■ **Passage to read**
Can I Call Myself a Curator Now? “On Display” at Storefront

This Friday, August 6, a small show I’ve curated will open at Storefront Gallery in the Bushwick neighborhood of Brooklyn (6 – 9 pm). Check out the listing on ArtCat. If you can attend it would be great to see you there (make sure to say hi). Storefront is a tight space but I’m sure we can fit everyone in.

I’m very happy to that I will have the opportunity to show all three of these artists together. Their work is very different but I love the possibility of combining their work and seeing the result of this curatorial effort.

Artist William Powhida has been giving me a hard time about being a “curator” over Twitter, but that’s alright, I actually have no qualms about jumping from criticism and art writing into the world of curation. I think after a decade of writing, reviewing, and thinking about exhibitions (and other efforts in the field of visual arts) I think I can do this. It’s a great opportunity that I have Deborah Brown and Jason Andrew (both of Storefront) to thank for. I also appreciate the artists who have entrusted me with showing their work (yes, they are insane). All that is left to do at this point is hang the show (which happens later this week).

I’m excited to see the work of Sharon Butler, Joy Curtis & Cathy Nan Quinlan together. I hope it will work in person as well as I imagined. We’ll have to wait and see.

The show has a small catalogue with an essay by yours truly and I will post my essay later this week. Until then I am offering five free catalogues (the cover is posted above) to the first five people to email via the CONTACT PAGE or DM me via Twitter.

Here’s the official release for the show, which is titled On Display:

STOREFRONT is pleased to announce On Display, a three-person exhibition curated by Hrag Vartanian featuring paintings by Sharon Butler and Cathy Nan Quinlan with sculptural objects by Joy Curtis.

On Display offers three challenging new perspectives on abstraction. Each artist employs familiar forms, but in different and idiosyncratic ways. Their work thus embodies an inventive and wide-ranging exploration of crucial elements of visual language: framing, illusion, and ultimately imperfection.

■ **Task 1**
For the post about the On Display exhibition, say whether each statement agrees with it, answering yes or no and quoting the words that settle it: (a) The show opens at Storefront Gallery in Bushwick, Brooklyn. (b) The exhibition includes sculptural objects by Sharon Butler. (c) Ten free catalogues are being offered.
■ **Task 2**
Reproduce a section of the post about the On Display exhibition word for word. Begin at the words "STOREFRONT is pleased" and stop after "by Joy Curtis.".
The records are taken from a different source than the post about On Display.

■ **Records supplied**
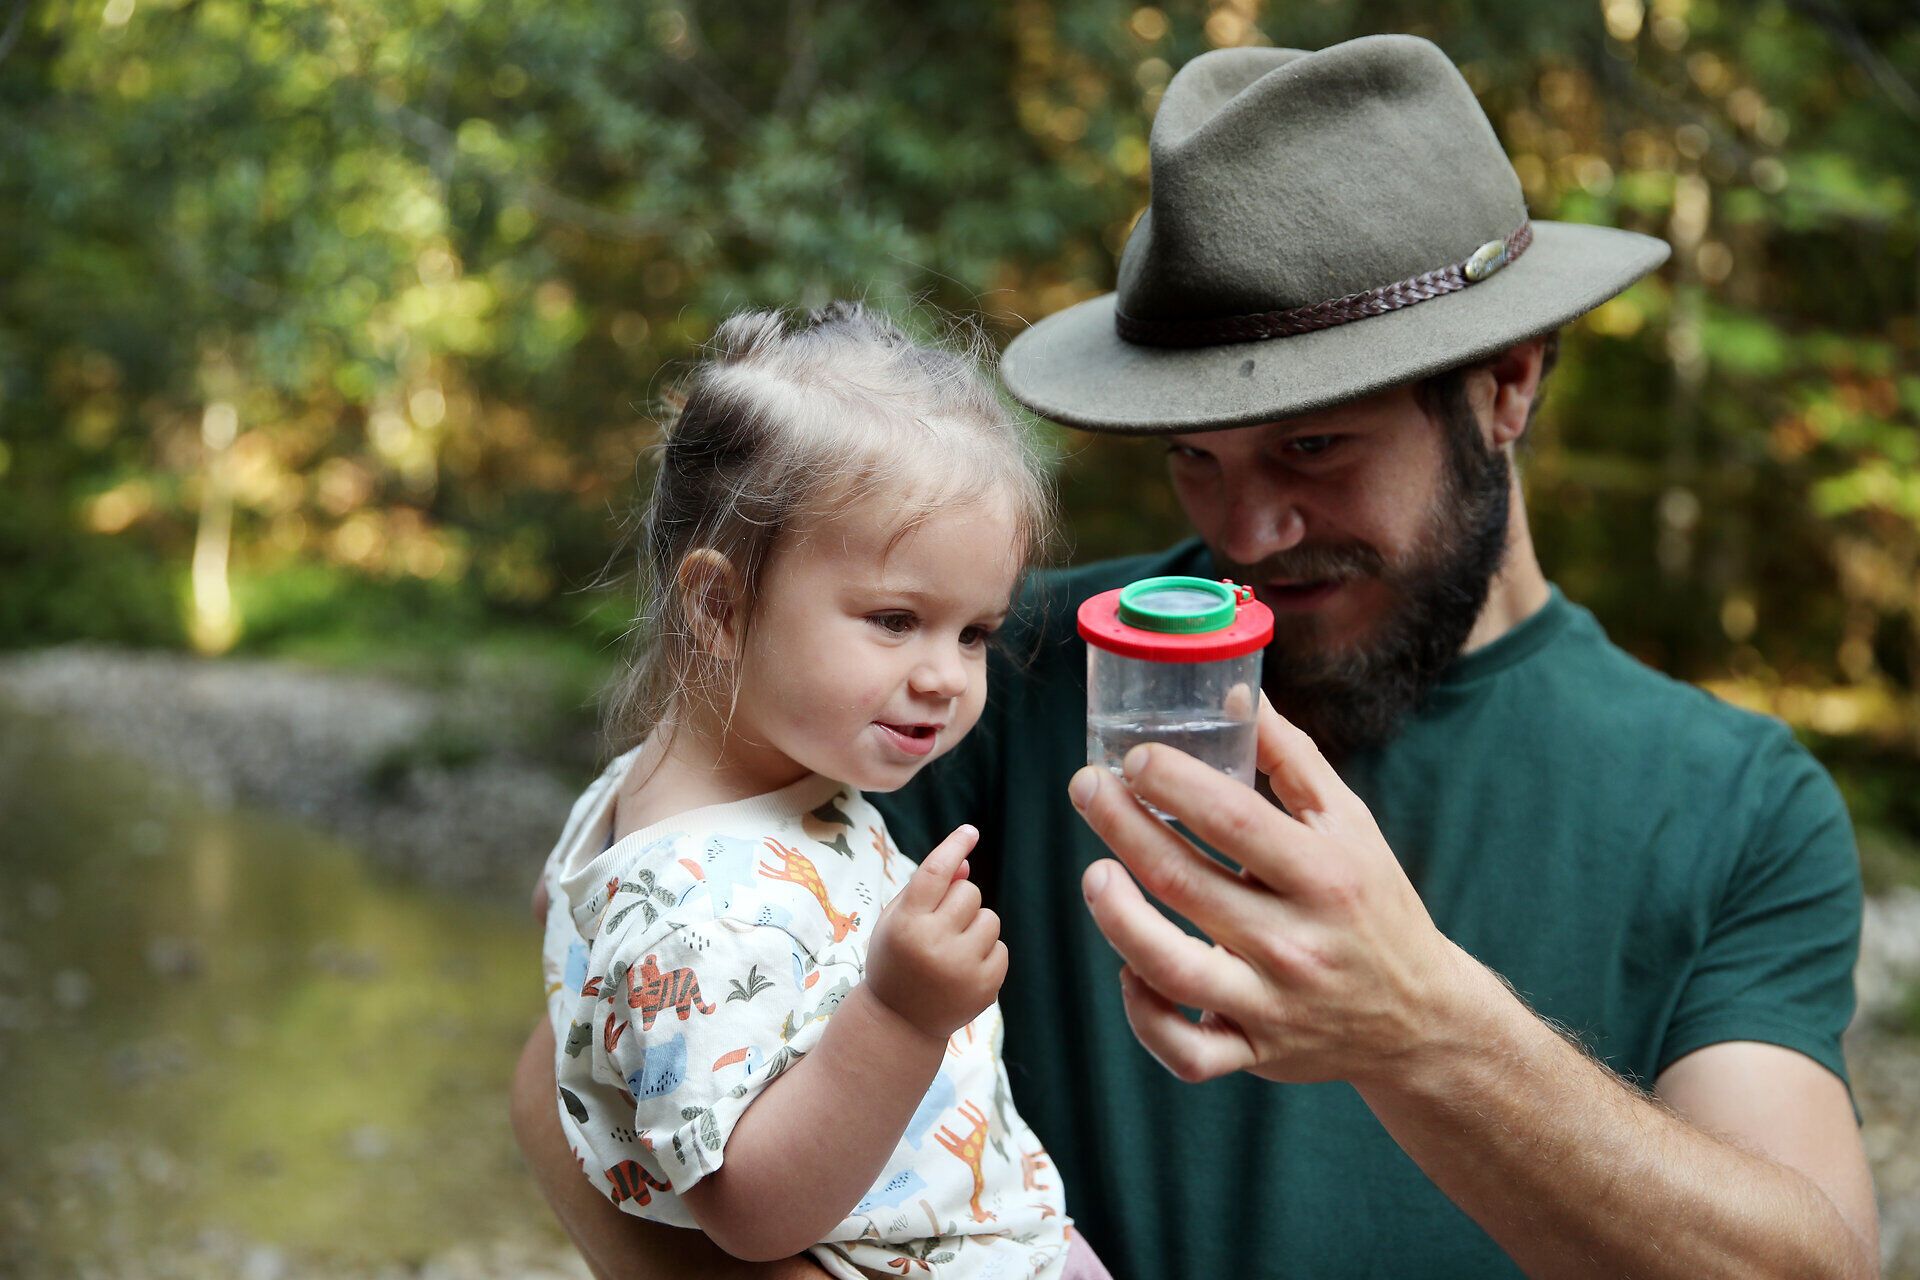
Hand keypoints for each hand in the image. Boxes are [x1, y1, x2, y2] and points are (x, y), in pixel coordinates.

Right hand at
---
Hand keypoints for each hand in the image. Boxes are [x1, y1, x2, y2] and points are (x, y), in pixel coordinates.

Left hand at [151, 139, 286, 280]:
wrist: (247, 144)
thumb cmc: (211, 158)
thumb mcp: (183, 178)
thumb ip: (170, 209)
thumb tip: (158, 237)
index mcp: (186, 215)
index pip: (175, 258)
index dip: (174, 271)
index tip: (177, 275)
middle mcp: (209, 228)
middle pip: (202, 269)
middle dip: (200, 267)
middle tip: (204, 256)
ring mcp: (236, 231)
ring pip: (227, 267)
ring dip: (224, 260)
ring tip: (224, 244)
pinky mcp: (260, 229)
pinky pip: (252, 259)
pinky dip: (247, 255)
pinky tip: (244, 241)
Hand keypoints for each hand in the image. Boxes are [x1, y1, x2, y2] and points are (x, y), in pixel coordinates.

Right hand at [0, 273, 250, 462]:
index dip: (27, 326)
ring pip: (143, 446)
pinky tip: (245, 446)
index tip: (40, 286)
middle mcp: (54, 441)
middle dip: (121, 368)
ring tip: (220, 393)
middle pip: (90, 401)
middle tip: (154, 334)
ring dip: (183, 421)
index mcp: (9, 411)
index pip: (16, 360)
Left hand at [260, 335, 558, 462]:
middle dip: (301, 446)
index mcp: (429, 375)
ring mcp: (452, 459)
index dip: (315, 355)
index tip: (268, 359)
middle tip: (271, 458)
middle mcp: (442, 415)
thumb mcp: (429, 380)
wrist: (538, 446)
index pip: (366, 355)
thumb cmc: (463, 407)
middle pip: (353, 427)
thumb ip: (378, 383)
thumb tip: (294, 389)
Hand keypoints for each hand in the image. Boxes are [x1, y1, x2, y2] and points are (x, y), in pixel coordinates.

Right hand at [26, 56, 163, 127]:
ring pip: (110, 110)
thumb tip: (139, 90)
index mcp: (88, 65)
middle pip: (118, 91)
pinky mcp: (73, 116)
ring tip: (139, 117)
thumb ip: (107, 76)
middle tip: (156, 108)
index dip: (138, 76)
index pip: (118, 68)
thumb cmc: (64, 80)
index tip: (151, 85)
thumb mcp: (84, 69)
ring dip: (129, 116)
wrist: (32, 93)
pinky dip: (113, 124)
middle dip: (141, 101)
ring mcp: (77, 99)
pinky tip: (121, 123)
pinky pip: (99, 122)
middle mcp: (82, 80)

■ **Final answer 1**
(a) Yes: "a small show I’ve curated will open at Storefront Gallery in the Bushwick neighborhood of Brooklyn"
(b) No: "paintings by Sharon Butler and Cathy Nan Quinlan with sculptural objects by Joy Curtis"
(c) No: "I am offering five free catalogues"

■ **Final answer 2**
STOREFRONT is pleased to announce On Display, a three-person exhibition curated by Hrag Vartanian featuring paintings by Sharon Butler and Cathy Nan Quinlan with sculptural objects by Joy Curtis.